◆ **Exercise instructions**
From the passage on decision-making, extract the stretch from "Taking investing as" through "they offer, etc." word for word.

[[ Given passage open ]]

This is a skill though, as it is not always apparent which information applies to your decision-making. A rule of thumb, only exclude information if you know definitively that it is superfluous.
Taking investing as an example again, you need to collect all the information that applies to a specific business succeeding in the future. Information about their finances, their management, the place they occupy in their industry, the product/service they offer, etc.
The gathering of extensive information can take a long time. Since we are impatient creatures, this means many of us will bypass this step.
Don’t delude yourself, risk-taking with incomplete information is gambling. You aren’t learning; you are relying on luck.
2. Work to disconfirm what you want
This is the stage where we turn things on its head. We do this to avoid confirmation bias.
The Nobel-Prize-winning psychologist Daniel Kahneman talks extensively about this bias in his book Thinking, Fast and Slow. For Kahneman, two systems comprise our brain. System 1 is responsible for automatic and easeful cognition like intuition or driving while focusing on a conversation. And System 2 takes care of more effortful and deliberate cognition, like multiplying 57 by 66 or writing a medium post.

[[ Given passage closed ]]
[[ Data shown open ]]

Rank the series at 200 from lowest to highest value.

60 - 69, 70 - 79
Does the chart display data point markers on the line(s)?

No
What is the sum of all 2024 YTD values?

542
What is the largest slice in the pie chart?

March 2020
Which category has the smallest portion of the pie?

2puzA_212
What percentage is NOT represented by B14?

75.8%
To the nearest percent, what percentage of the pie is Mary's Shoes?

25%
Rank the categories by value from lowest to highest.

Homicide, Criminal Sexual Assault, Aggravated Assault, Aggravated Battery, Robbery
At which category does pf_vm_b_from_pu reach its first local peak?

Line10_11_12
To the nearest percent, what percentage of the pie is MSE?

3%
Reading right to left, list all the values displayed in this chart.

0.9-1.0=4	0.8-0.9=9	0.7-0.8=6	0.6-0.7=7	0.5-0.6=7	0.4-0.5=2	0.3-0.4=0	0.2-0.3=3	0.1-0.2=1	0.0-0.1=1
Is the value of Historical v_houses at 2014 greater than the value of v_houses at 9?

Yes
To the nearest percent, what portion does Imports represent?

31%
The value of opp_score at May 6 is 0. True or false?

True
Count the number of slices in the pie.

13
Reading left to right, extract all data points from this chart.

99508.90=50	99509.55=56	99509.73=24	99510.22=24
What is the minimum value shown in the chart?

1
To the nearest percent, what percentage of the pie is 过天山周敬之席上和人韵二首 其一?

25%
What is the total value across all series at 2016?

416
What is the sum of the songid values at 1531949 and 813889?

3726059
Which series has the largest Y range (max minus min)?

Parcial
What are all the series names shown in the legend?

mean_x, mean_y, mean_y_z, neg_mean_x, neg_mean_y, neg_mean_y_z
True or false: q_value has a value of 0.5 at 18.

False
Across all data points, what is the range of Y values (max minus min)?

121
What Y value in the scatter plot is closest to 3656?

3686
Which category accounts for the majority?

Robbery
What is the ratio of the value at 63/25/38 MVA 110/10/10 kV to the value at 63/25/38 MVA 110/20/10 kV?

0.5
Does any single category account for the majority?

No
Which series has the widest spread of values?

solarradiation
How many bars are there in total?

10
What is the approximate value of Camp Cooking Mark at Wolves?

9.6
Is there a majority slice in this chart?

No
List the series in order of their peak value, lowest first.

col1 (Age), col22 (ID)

[[ Data shown closed ]]

◆ **Result**
Taking investing as an example again, you need to collect all the information that applies to a specific business succeeding in the future. Information about their finances, their management, the place they occupy in their industry, the product/service they offer, etc.